4.When both mitigating and aggravating circumstances attended the commission of the act, the courts shall reasonably allow them to
offset one another in consideration of their number and importance, for the purpose of applying the penalty in accordance with the
preceding rules, according to the result of such compensation.

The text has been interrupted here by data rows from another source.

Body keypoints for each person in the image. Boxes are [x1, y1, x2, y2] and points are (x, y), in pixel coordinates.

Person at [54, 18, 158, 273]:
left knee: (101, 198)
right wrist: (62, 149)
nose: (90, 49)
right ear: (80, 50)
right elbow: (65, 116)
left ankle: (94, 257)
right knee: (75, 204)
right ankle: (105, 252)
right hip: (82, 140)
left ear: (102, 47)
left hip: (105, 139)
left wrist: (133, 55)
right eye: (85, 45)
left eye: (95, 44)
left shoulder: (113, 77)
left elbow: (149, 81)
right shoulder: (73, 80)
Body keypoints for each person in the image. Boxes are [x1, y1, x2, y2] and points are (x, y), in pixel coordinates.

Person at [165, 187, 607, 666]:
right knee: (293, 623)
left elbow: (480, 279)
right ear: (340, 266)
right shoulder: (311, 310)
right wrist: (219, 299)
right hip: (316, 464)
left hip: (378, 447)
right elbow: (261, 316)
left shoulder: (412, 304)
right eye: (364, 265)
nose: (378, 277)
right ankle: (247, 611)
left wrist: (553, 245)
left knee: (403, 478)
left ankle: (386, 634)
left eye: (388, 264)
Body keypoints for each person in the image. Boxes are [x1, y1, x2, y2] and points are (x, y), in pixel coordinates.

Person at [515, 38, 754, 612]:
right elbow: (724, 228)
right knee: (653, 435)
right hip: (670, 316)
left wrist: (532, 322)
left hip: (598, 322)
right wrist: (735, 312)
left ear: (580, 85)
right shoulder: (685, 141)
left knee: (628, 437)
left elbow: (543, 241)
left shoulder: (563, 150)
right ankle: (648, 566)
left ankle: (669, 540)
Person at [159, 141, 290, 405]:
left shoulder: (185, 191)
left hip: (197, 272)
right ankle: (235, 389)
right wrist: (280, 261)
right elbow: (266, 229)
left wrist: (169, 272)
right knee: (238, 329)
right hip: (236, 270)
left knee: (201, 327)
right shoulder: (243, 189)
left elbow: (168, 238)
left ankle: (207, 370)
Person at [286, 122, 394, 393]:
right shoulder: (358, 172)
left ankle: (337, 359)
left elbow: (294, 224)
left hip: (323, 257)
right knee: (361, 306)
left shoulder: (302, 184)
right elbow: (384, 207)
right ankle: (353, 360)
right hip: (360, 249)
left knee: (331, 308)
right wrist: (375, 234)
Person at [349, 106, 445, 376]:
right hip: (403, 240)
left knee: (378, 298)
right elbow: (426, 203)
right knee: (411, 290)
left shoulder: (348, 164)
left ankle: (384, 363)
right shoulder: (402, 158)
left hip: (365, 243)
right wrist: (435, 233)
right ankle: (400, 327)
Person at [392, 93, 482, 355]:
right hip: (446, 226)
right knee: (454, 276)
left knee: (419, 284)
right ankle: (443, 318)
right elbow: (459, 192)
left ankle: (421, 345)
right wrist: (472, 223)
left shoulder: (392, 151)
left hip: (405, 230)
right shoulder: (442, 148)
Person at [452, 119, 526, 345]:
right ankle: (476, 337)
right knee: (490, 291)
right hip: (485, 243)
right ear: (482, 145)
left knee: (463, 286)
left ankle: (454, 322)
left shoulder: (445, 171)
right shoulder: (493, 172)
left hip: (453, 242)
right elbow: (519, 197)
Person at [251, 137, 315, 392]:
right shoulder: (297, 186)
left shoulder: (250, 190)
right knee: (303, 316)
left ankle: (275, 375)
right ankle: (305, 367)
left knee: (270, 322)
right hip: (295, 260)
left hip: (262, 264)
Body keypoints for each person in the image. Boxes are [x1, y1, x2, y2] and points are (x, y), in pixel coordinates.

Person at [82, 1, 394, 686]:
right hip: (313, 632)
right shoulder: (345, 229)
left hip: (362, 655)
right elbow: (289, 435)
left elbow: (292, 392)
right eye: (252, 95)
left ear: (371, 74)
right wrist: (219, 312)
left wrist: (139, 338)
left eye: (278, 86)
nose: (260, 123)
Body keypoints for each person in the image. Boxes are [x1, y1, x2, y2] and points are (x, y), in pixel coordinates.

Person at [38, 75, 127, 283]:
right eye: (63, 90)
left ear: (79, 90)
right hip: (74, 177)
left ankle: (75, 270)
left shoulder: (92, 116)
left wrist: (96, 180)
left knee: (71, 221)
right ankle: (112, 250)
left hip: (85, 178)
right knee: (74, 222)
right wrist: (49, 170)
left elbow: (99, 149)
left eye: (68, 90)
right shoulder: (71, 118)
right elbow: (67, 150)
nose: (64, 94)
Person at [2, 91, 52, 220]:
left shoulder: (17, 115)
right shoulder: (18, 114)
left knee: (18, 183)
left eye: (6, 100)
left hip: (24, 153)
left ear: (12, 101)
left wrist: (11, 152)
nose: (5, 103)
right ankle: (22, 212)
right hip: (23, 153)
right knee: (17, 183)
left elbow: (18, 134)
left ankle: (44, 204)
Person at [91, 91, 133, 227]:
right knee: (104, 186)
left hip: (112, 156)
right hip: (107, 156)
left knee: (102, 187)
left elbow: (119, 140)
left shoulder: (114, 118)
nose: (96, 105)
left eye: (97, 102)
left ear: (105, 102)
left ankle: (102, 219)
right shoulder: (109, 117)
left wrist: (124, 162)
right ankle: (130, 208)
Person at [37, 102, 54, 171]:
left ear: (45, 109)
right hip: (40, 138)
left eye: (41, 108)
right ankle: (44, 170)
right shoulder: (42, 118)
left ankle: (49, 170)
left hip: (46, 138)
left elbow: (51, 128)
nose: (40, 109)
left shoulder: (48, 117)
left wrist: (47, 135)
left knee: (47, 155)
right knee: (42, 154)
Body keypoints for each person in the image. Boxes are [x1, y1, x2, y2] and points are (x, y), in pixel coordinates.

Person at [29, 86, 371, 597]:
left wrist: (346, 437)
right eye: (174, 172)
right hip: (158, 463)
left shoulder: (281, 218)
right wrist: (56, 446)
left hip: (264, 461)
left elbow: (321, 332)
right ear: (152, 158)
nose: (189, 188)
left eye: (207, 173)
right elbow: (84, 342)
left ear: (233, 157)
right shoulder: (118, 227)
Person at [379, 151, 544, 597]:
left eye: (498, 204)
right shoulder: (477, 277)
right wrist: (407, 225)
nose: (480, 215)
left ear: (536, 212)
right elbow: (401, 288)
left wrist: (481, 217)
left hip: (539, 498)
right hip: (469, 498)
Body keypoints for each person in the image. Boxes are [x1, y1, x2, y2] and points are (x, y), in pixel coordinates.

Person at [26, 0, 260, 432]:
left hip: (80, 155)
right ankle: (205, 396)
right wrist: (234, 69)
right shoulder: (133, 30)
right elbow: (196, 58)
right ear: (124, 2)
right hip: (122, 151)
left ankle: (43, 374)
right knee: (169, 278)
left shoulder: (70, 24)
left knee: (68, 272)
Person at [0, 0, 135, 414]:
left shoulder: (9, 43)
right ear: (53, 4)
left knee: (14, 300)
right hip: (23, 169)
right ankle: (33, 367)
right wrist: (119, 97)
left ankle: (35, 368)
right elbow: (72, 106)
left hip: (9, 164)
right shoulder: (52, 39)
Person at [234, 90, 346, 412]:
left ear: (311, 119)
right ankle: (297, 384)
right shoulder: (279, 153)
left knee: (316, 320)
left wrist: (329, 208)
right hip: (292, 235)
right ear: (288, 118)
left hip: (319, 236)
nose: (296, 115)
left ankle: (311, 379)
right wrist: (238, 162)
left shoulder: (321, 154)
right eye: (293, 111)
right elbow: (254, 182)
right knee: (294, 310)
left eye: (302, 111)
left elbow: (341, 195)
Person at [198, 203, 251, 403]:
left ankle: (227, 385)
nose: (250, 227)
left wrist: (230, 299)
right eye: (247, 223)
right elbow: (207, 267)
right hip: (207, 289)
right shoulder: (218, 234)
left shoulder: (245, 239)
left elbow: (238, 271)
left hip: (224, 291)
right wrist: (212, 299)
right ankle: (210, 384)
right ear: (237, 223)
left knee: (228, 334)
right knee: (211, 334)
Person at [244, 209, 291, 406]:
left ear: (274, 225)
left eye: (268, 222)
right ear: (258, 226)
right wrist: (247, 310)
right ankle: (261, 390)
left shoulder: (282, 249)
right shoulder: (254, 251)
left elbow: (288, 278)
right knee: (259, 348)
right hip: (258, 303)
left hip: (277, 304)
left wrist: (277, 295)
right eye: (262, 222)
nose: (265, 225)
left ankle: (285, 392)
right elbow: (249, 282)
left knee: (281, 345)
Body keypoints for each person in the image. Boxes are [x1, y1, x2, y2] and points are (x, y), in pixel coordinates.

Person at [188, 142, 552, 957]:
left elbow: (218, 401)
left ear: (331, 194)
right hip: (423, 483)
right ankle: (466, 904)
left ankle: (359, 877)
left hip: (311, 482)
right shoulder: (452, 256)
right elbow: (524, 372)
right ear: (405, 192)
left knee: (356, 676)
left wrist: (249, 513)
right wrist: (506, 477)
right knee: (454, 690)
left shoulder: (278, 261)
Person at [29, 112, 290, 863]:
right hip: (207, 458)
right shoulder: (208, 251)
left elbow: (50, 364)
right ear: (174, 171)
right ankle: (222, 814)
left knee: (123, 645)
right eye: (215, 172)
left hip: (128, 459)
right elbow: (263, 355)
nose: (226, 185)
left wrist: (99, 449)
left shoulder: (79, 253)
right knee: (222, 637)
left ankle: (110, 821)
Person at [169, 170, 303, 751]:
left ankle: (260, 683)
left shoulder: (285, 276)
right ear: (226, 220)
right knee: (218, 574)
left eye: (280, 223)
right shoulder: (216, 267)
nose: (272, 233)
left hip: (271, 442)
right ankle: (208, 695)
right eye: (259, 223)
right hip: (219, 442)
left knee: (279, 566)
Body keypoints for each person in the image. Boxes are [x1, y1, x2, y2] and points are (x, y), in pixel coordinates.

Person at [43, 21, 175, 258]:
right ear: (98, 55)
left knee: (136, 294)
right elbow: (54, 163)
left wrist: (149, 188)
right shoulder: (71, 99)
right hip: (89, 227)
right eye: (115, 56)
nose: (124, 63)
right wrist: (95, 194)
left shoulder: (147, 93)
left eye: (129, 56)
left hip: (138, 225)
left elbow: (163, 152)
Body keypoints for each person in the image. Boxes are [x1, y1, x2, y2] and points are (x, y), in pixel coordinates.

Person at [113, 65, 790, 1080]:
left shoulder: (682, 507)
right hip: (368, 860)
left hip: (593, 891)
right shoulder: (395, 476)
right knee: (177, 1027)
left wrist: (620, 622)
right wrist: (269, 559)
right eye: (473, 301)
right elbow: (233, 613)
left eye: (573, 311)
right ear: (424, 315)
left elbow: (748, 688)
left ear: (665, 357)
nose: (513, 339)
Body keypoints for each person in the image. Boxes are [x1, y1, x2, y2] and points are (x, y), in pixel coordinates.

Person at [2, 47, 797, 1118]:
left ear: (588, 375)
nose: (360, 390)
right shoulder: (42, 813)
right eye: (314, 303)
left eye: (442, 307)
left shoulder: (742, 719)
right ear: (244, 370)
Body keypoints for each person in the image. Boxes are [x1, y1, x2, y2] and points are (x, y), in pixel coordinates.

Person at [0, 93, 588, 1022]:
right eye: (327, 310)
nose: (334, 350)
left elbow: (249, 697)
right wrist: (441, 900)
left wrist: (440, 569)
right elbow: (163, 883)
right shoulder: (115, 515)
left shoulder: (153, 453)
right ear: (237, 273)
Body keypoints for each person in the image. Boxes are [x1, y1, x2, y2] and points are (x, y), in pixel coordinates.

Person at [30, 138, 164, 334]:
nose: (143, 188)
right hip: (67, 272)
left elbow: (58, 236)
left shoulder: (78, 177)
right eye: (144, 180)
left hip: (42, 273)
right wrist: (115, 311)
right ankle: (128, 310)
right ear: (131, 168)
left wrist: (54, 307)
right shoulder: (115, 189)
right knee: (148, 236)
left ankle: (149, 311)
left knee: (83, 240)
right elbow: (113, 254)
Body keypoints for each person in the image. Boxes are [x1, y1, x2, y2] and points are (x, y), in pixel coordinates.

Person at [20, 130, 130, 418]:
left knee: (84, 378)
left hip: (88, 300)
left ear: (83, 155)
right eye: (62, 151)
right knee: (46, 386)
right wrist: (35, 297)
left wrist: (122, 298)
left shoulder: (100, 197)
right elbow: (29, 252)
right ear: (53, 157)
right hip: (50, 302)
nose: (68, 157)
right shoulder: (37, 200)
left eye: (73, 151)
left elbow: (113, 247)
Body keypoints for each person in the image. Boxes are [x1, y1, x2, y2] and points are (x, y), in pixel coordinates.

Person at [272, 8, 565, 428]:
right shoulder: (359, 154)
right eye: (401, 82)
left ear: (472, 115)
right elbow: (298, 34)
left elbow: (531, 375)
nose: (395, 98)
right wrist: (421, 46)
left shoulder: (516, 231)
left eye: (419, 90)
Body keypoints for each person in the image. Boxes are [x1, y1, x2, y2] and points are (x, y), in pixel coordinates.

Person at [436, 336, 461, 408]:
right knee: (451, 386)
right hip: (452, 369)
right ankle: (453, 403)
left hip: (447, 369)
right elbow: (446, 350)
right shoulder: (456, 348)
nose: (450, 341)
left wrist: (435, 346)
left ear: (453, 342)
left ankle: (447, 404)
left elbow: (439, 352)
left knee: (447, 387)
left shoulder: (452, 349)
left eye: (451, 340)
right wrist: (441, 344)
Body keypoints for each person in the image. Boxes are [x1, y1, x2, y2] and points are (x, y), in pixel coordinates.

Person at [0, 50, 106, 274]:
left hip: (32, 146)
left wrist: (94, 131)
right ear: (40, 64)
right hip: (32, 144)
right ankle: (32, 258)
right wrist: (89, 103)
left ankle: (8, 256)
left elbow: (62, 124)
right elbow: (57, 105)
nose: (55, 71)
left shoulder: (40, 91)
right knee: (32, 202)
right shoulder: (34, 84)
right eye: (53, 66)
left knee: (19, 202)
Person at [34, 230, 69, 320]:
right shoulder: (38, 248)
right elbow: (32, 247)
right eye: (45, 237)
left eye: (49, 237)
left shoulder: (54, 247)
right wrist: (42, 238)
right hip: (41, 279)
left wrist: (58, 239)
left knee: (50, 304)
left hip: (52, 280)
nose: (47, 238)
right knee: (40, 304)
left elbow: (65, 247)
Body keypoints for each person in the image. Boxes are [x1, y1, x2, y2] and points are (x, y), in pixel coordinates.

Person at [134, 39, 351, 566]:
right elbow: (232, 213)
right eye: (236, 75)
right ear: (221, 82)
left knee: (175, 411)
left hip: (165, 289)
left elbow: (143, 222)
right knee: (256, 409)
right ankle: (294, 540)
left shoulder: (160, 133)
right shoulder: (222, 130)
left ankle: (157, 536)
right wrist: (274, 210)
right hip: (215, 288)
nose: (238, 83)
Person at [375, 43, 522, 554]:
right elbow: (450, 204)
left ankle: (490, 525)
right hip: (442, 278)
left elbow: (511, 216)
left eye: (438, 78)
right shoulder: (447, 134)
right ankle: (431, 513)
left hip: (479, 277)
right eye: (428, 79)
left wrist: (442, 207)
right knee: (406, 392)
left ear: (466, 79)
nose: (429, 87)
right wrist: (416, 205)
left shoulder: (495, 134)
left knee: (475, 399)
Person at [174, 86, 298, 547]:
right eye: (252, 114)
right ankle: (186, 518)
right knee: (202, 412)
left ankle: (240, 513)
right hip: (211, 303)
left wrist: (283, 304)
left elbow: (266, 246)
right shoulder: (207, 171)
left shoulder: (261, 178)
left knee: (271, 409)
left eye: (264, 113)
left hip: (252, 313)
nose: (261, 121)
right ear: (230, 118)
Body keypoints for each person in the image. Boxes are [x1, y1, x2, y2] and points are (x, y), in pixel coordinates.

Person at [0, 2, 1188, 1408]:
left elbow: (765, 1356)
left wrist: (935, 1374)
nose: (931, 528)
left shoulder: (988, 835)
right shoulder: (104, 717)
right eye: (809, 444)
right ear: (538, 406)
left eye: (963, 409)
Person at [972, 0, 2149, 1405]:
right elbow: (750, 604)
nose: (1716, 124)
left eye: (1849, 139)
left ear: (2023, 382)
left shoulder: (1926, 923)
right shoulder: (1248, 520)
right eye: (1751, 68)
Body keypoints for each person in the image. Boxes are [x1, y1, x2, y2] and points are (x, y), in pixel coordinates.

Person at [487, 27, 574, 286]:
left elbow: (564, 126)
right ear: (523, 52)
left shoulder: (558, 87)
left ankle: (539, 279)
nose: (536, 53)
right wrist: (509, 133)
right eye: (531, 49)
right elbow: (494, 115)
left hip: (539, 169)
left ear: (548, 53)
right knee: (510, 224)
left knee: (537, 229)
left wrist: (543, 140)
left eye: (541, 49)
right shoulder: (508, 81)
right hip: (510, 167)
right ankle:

To determine the proper penalty, it must first be determined whether or not there is aggravating or mitigating circumstance. In this case, no
aggravating circumstances were alleged in the information. Thus, no aggravating circumstances can be appreciated against the appellant. With
regard to the presence of any mitigating circumstances, Court held that the appellant is entitled to the mitigating circumstance of voluntary
confession of guilt.

Under Article 13 (7) of the Revised Penal Code provides that an accused is entitled to the mitigating circumstance of voluntary confession of guilty
if “he had voluntarily confessed his guilt before the court prior to the presentation of evidence by the prosecution.” The following requisites must
concur: (1) the accused spontaneously confessed his guilt; (2) the confession of guilt was made in open court, that is, before a competent court
trying the case; and (3) the confession of guilt was made prior to the presentation of evidence by the prosecution
In this case, appellant made his confession of guilt before the presentation of evidence by the prosecution since he pleaded guilty during the
arraignment. The appellant also confessed voluntarily and spontaneously despite knowing the serious nature of the charge against him. Lastly,
appellant made his confession openly, that is, before the judge and the parties in a hearing. Clearly therefore, all the requisites of the mitigating
circumstance of voluntary confession were present.

Since there is there is mitigating circumstance and no aggravating circumstance, a lesser penalty shall be imposed which reclusion perpetua.